WHAT THE TASK ASKS:
Revise the lines below by replacing "larger" with "greater" and leaving everything else unchanged. Omit the pictures from your answer.

EXERCISE MATERIALS:

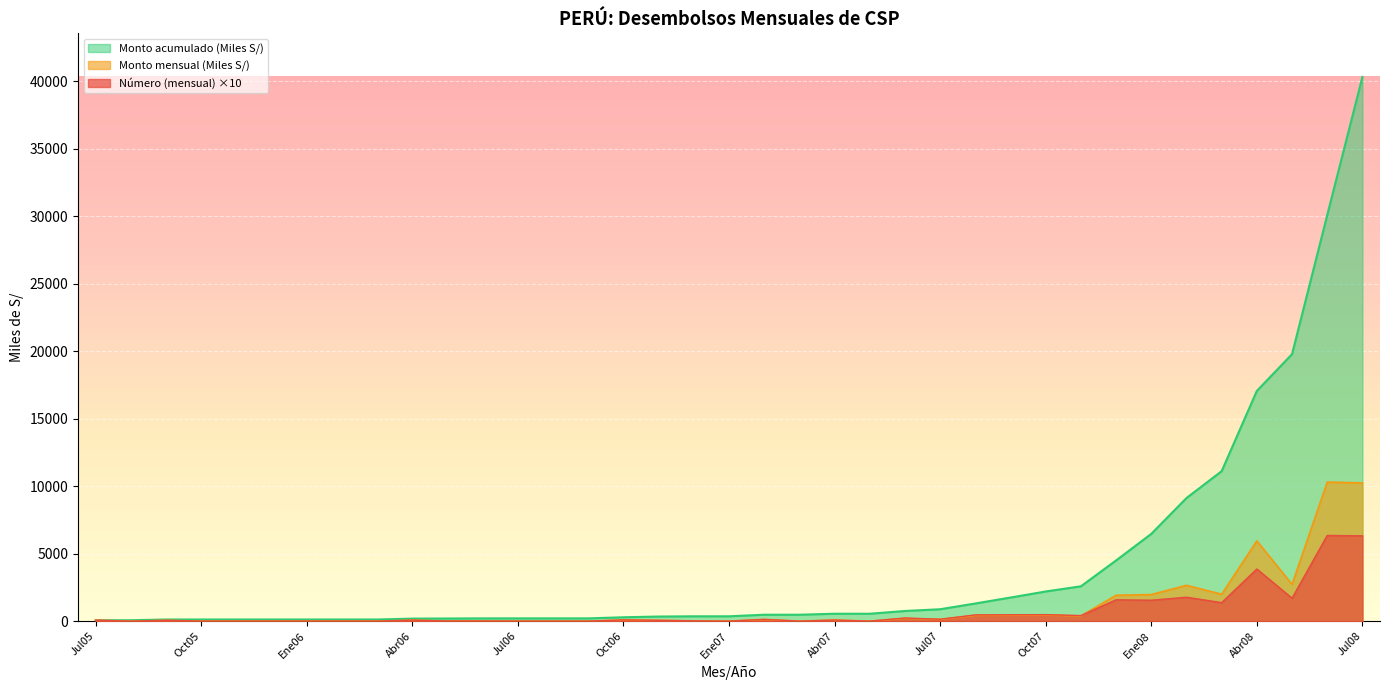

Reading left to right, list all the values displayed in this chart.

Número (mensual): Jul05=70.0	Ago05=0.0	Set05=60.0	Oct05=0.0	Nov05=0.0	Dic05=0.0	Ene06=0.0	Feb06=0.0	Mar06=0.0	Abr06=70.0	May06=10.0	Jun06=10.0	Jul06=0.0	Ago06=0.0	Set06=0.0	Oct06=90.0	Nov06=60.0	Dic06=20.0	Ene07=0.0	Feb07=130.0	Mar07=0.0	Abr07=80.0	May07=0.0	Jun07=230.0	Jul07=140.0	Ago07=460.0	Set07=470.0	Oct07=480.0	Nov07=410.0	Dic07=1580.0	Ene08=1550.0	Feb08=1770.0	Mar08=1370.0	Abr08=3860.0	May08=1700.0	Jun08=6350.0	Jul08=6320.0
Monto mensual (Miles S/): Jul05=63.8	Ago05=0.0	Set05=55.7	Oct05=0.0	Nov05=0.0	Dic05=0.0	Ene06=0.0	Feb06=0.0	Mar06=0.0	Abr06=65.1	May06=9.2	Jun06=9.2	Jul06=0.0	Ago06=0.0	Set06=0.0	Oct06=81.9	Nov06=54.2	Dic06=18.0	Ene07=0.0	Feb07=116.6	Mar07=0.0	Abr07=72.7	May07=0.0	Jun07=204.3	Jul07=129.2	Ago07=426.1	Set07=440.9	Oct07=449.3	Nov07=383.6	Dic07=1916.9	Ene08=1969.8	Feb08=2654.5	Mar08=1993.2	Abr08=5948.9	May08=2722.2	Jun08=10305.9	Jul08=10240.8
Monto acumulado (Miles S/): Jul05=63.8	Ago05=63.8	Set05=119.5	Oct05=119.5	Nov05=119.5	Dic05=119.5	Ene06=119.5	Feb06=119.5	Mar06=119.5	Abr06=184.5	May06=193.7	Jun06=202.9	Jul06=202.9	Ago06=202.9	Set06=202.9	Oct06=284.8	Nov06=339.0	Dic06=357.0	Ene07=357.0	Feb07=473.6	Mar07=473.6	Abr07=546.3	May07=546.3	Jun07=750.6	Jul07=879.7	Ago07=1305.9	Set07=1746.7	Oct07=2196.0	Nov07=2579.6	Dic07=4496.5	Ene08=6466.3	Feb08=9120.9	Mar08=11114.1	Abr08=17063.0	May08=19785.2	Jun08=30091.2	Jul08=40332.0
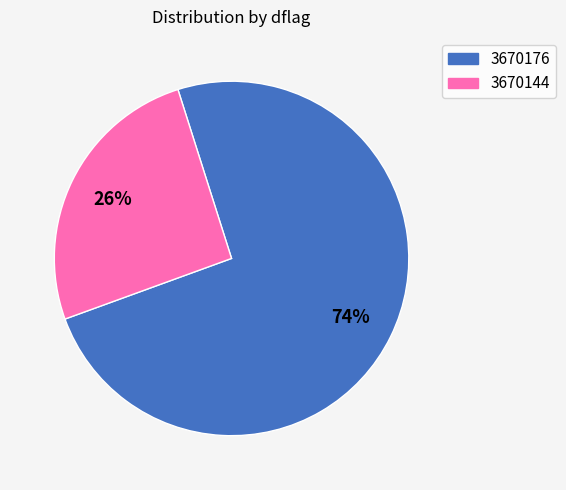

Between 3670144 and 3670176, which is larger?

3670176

TASK RESULT:
Reading left to right, list all the values displayed in this chart.

Número (mensual): Jul05=70.0	Ago05=0.0	Set05=60.0	Oct05=0.0	Nov05=0.0	Dic05=0.0	Ene06=0.0	Feb06=0.0	Mar06=0.0	Abr06=70.0	May06=10.0	Jun06=10.0	Jul06=0.0	Ago06=0.0	Set06=0.0	Oct06=90.0	Nov06=60.0	Dic06=20.0	Ene07=0.0	Feb07=130.0	Mar07=0.0	Abr07=80.0	May07=0.0	Jun07=230.0	Jul07=140.0	Ago07=460.0	Set07=470.0	Oct07=480.0	Nov07=410.0	Dic07=1580.0	Ene08=1550.0	Feb08=1770.0	Mar08=1370.0	Abr08=3860.0	May08=1700.0	Jun08=6350.0	Jul08=6320.0
Monto mensual (Miles S/): Jul05=63.8	Ago05=0.0	Set05=55.7	Oct05=0.0	Nov05=0.0	Dic05=0.0	Ene06=0.0	Feb06=0.0	Mar06=0.0	Abr06=65.1	May06=9.2	Jun06=9.2	Jul06=0.0	Ago06=0.0	Set06=0.0	Oct06=81.9	Nov06=54.2	Dic06=18.0	Ene07=0.0	Feb07=116.6	Mar07=0.0	Abr07=72.7	May07=0.0	Jun07=204.3	Jul07=129.2	Ago07=426.1	Set07=440.9	Oct07=449.3	Nov07=383.6	Dic07=1916.9	Ene08=1969.8	Feb08=2654.5	Mar08=1993.2	Abr08=5948.9	May08=2722.2	Jun08=10305.9	Jul08=10240.8
Monto acumulado (Miles S/): Jul05=63.8	Ago05=63.8	Set05=119.5	Oct05=119.5	Nov05=119.5	Dic05=119.5	Ene06=119.5	Feb06=119.5	Mar06=119.5	Abr06=184.5	May06=193.7	Jun06=202.9	Jul06=202.9	Ago06=202.9	Set06=202.9	Oct06=284.8	Nov06=339.0	Dic06=357.0	Ene07=357.0	Feb07=473.6	Mar07=473.6	Abr07=546.3	May07=546.3	Jun07=750.6	Jul07=879.7	Ago07=1305.9	Set07=1746.7	Oct07=2196.0	Nov07=2579.6	Dic07=4496.5	Ene08=6466.3	Feb08=9120.9	Mar08=11114.1	Abr08=17063.0	May08=19785.2	Jun08=30091.2	Jul08=40332.0

Between 3670144 and 3670176, which is greater?

3670176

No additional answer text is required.